I saw a post today on Facebook from a friend of mine. He does what I wish I could do. He saves lives. He works in an emergency room. He is able to deal with what I can’t deal with. Urgent situations while staying calm and collected. Seeing very traumatic injuries while not letting it get the better of you. Going to this on a day-to-day basis and not let past negative experiences keep you from doing your job. In fact, the comment I left for him earlier today said “Only certain people can handle these situations on a day-to-day basis. Thank God for people like you. I certainly would not be able to.” And what was his response? “Ivy, everyone has gifts. I admire the work you do.” To which I said “Oh, pleeeeaaaaase.” And his response: “IVY! A book! A blog! Helping….women! That’s a gift.”
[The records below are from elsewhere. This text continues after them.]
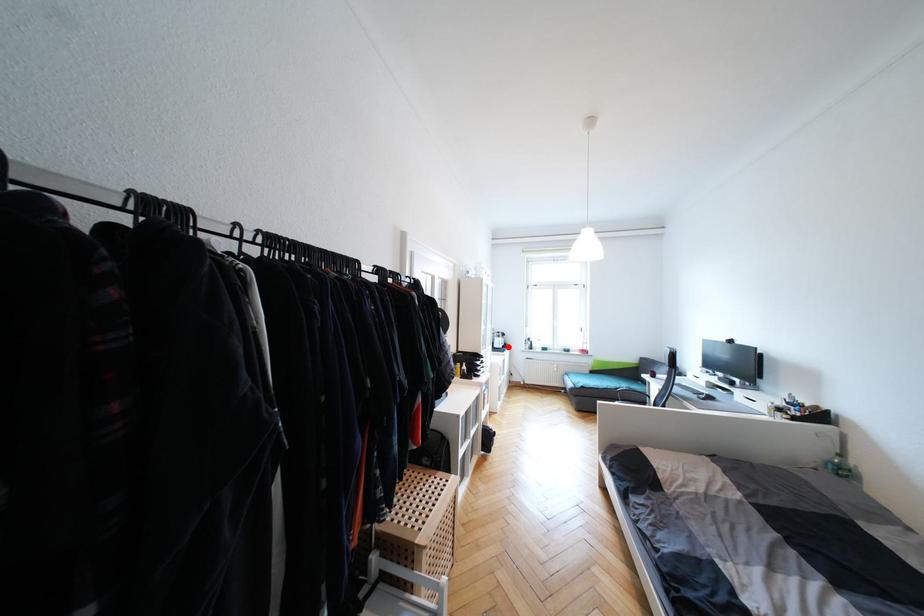
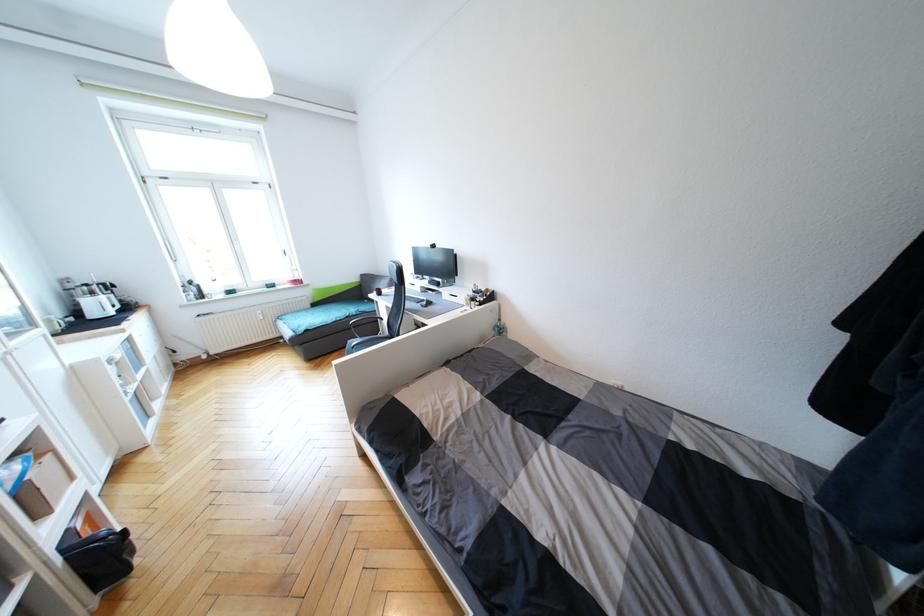
Question: I am providing you with two images of the same scene from different viewpoints. A red point is shown in image1. For the corresponding object point in image2, is it positioned nearer or farther from the camera?

Choices:
 (A) Nearer
 (B) Farther

Answer: (A)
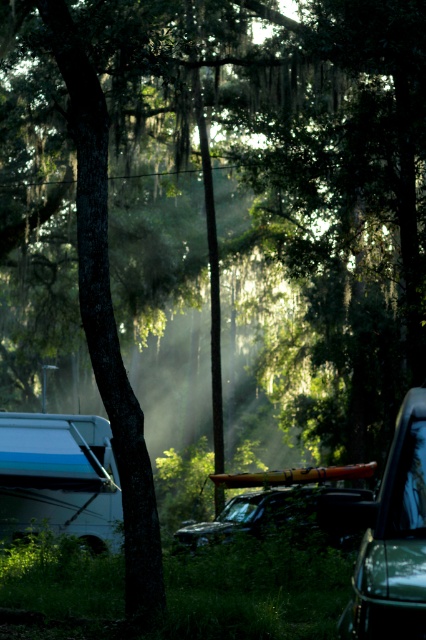
Does metallic green car at right have a greater height compared to shiny black suv at center?

No, metallic green car at right is not taller than shiny black suv at center.

Which is behind, point (376, 573) or point (281, 516)?

Point (281, 516)

You are a GUI agent. You are given a task and a screenshot of the screen. Output one action in this format:
    pyautogui.click(x=<x>, y=<y>)
    Task: Click on the metallic green car at right
    This screenshot has width=426, height=640.
    Given the screenshot: What is the action you would take?
    [x=394, y=540]

Is blue metallic camper at lower left wider than metallic green car at right?

Indeed, blue metallic camper at lower left has a greater width compared to metallic green car at right.

Who is positioned more to the right, blue metallic camper at lower left or metallic green car at right?

From the viewer's perspective, metallic green car at right appears more on the right side.

The image size is (426, 640). Describe the element at coordinates (58, 476) in the screenshot. I see `blue metallic camper at lower left` at that location.

Identify the location of blue metallic camper at lower left. (58, 476).

Between blue metallic camper at lower left and shiny black suv at center, which one appears on the right side from the viewer's perspective?

shiny black suv at center

Is blue metallic camper at lower left taller than shiny black suv at center?

Incorrect, blue metallic camper at lower left's height is not larger of shiny black suv at center's.

Is point (51, 451) more distant than point (314, 522)?

Yes.

Locate an element on the screen. This screenshot has height=640, width=426. blue metallic camper at lower left is located at coordinates (58, 476).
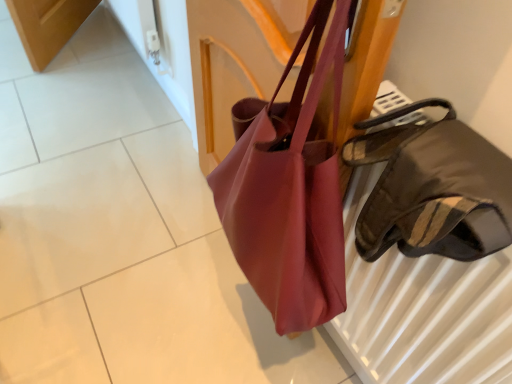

Sometimes my friend can be a bit sarcastic; hence, the words left out of the last sentence. Anyway, getting back to what I was saying before. My self esteem–or lack thereof–is such that I find myself struggling with keeping it from tanking, be it at work, in social situations, and with the work I do outside of work (i.e., my blog, my book). It doesn’t help that, culturally speaking, I already have the inclination to be, um, modest. I am a 1st generation Chinese (1st generation living in the U.S.) who can speak Mandarin fluently and possess 2 out of the 3 main attributes of the typical Chinese individual (honesty and humility). Humility will not, unfortunately, help me to get copies of my book sold (and in so doing help spread awareness of the most common complication of childbirth that is still so misunderstood/undertreated and stigmatized all around the world), so I need to really ramp up my speaking skills and fear of public speaking…. and quick. I need to do radio shows, book signings, book readings, etc. But I’m just one big scaredy cat. 😦
What’s the 3rd attribute of a typical Chinese individual? It’s keeping one’s emotions and thoughts to onself. Here’s where I part ways from the typical Chinese individual. I don’t keep my emotions and thoughts to myself. I put all–or rather, practically all–my thoughts out there on Facebook. I blog. I have a book that shares all my thoughts and experiences while suffering from PPD. I keep telling myself that a PPD book written by a Chinese woman could potentially appeal—and appeal strongly—to audiences all over the world. Why? Well, first of all, PPD is an illness experienced by women worldwide. Second, it’s a fairly big deal for ANY woman to share their PPD story, let alone a woman of Asian ethnicity, since people of Asian ethnicity are not particularly prone to or fond of speaking up or out. They tend to keep their emotions bottled up and thoughts and experiences to themselves. I could be starting a trend with Asian folks….that would be SO AWESOME! 🙂
I really need all the luck I can get at this point…to leave my self esteem issues and humility behind and adopt the voice behind “One Mom’s Journey to Motherhood,” a voice that Jane Honikman, Founder of Postpartum Support International describes as being “strong, loud, and clear…..and through the written words on each page you can hear her roar.”